AI models such as deep neural networks are increasingly employed to make highly consequential decisions in daily life, including auto piloting, credit assessment before granting a loan, and facial recognition. However, these complex models, purely trained on massive amounts of data, are often treated as “black-box” due to their opaque and complicated internal processing mechanism, which cannot be understood by ordinary people and even professional engineers. This “black-box” property of AI models raises serious safety and reliability concerns that greatly limit their applicability.

In view of these issues, Prof. Zhou has made significant contributions in interpreting the network’s representation and output prediction, by developing innovative techniques such as Class Activation Mapping and Network Dissection.

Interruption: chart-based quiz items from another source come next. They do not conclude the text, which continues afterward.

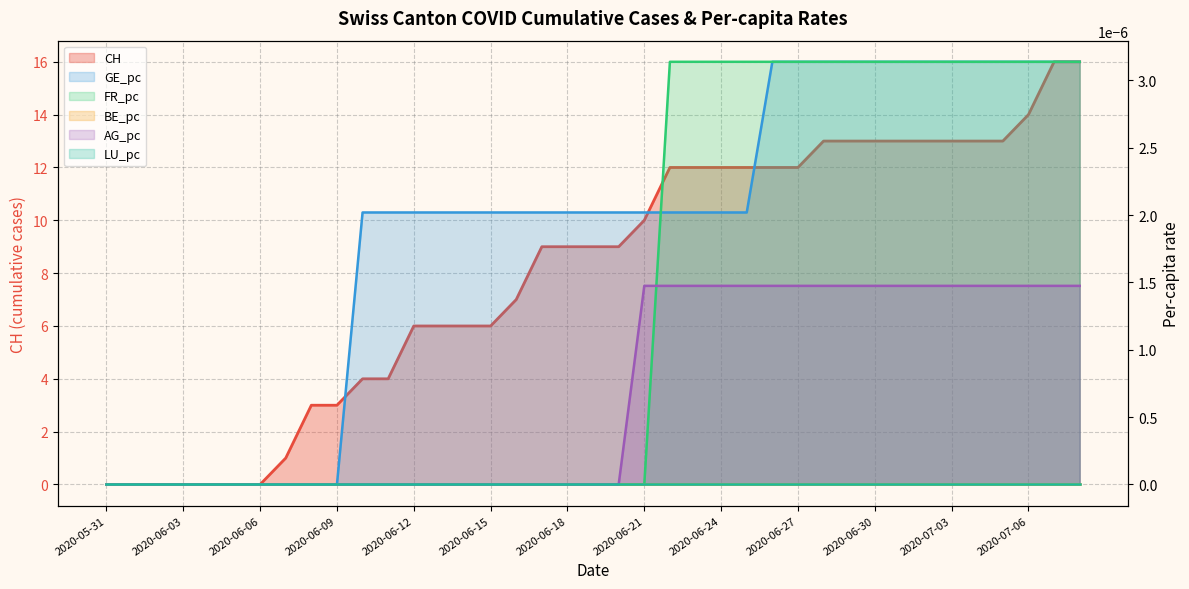

How many GE_pc values are between 0 and 1?

39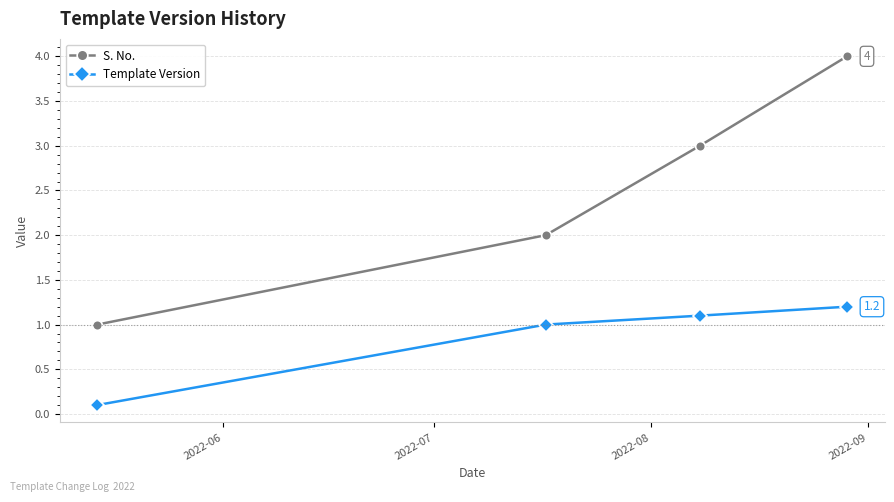

Count the number of data series in this chart.

2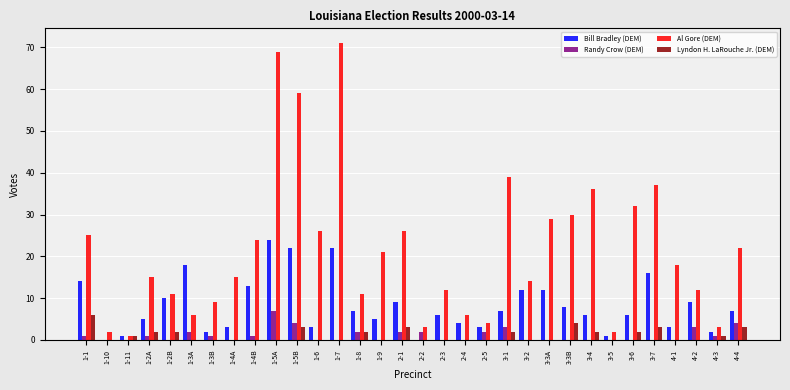

What are all the series names shown in the legend?

Bill Bradley (DEM), Randy Crow (DEM), Al Gore (DEM), Lyndon H. LaRouche Jr. (DEM)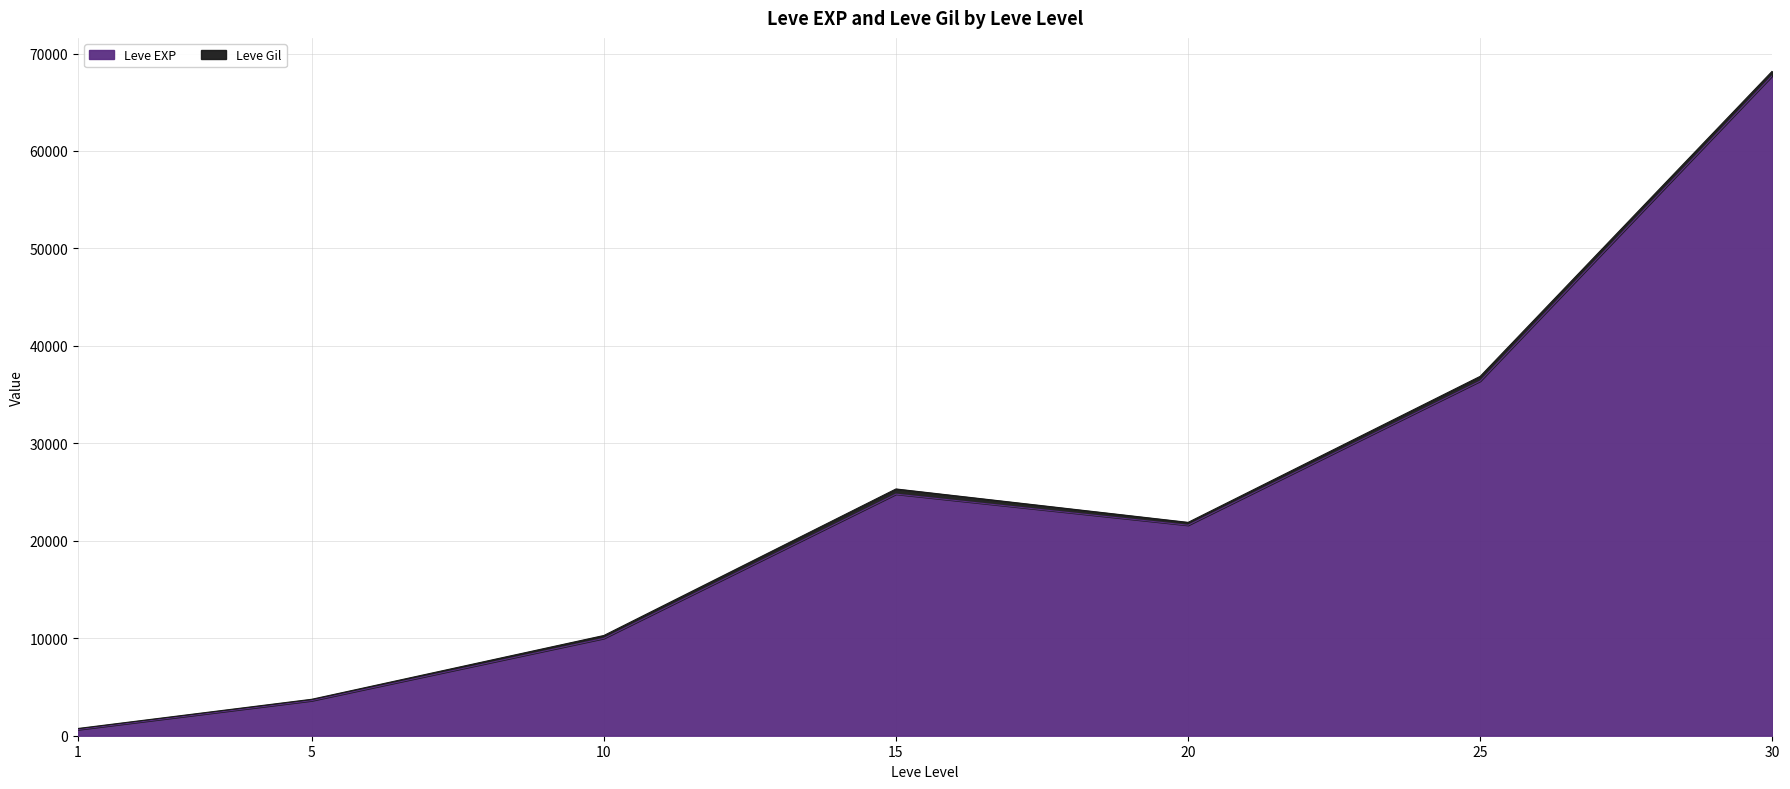

At which category does the data reach its first local valley?

20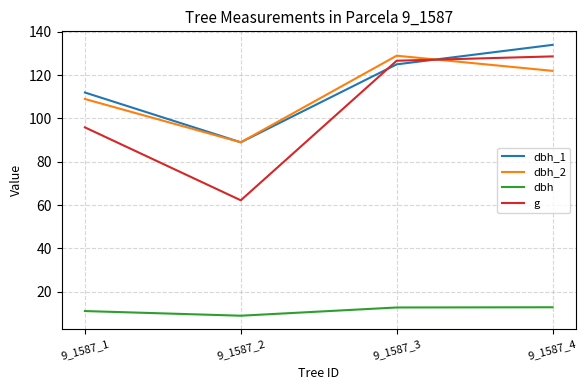

At how many categories does at least one series exceed 107?

3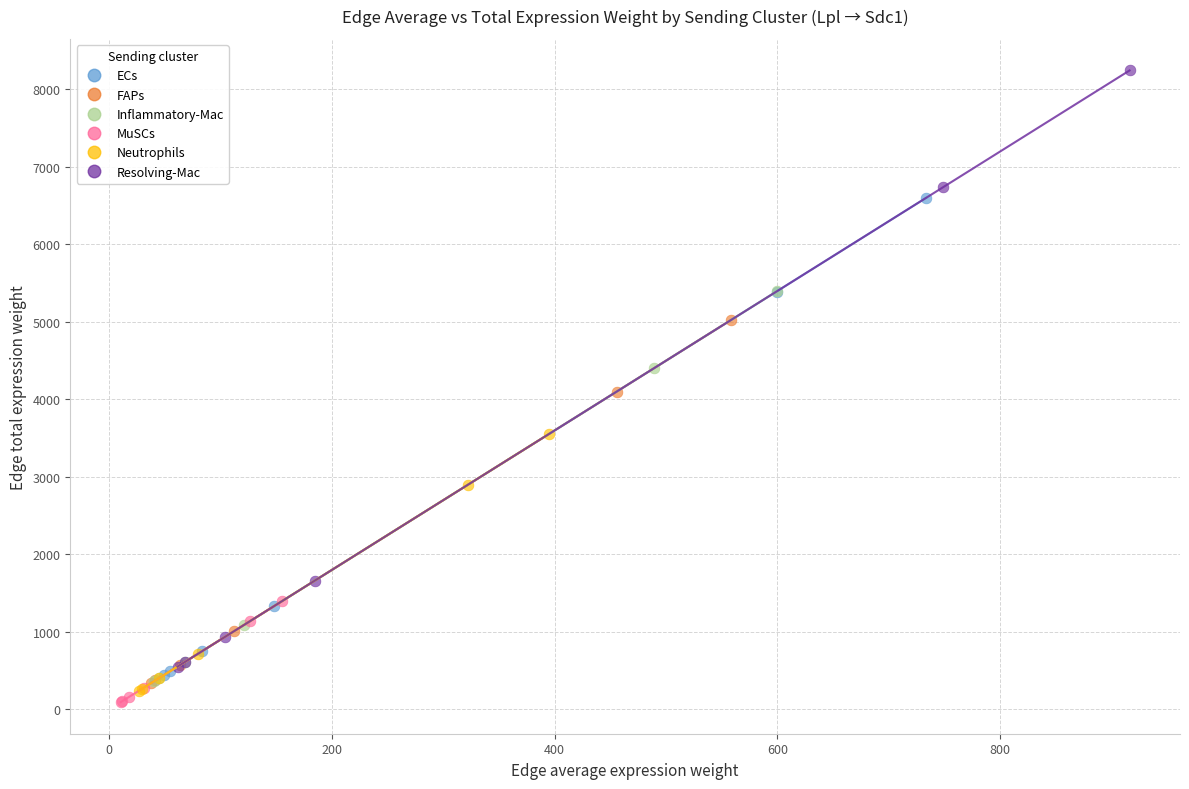

Which series reaches the minimum Y coordinate?

MuSCs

These techniques help researchers and practitioners better explain the model prediction and diagnose the mistakes made by the AI models, which can be applied to fields such as autonomous driving, medical image diagnosis, and healthcare. 

Recently, his research team has developed interpretation methods to discover the knowledge learned by deep generative networks for image synthesis. It can achieve realistic photo editing for faces and scenes, such as changing the age of a person and improving the lighting condition of a selfie photo. In his research collaboration with MIT-IBM Watson AI Lab, he and his team visualize an AI model’s blind spots, a new tool that reveals what AI models leave out in creating a scene. With a focus on enabling machines to sense and reason about the environment with more interpretable representations, he hopes researchers will pay much more attention to characterizing transparency and interpretability of the models ignored in the machine-learning systems.

Prof. Zhou remarked, “I would like to acknowledge the huge amount of support from my former mentors and collaborators at MIT, as well as my current research group at CUHK. I am confident that we will continue leading the frontier for developing interpretable, robust, and safe AI technologies. In particular, this year is the 30th anniversary of our Department of Information Engineering at CUHK, I hope there will be more and more of the younger generation in Hong Kong who will pursue a career in Artificial Intelligence and Information Technology.”

 

About “Innovators Under 35” Asia Pacific

“Innovators Under 35” Asia Pacific has been a prestigious regional recognition from MIT Technology Review since 1999. It is a list of technologists and scientists, all under the age of 35, whose work is changing the world. It recognises the development of new technology or the creative application of existing technologies to solve global problems in industries such as biomedicine, computing, communications, energy, advance materials, software, transportation, web and internet. The Asia-Pacific list covers countries and regions in South-east Asia, Australia, New Zealand, Hong Kong and Taiwan.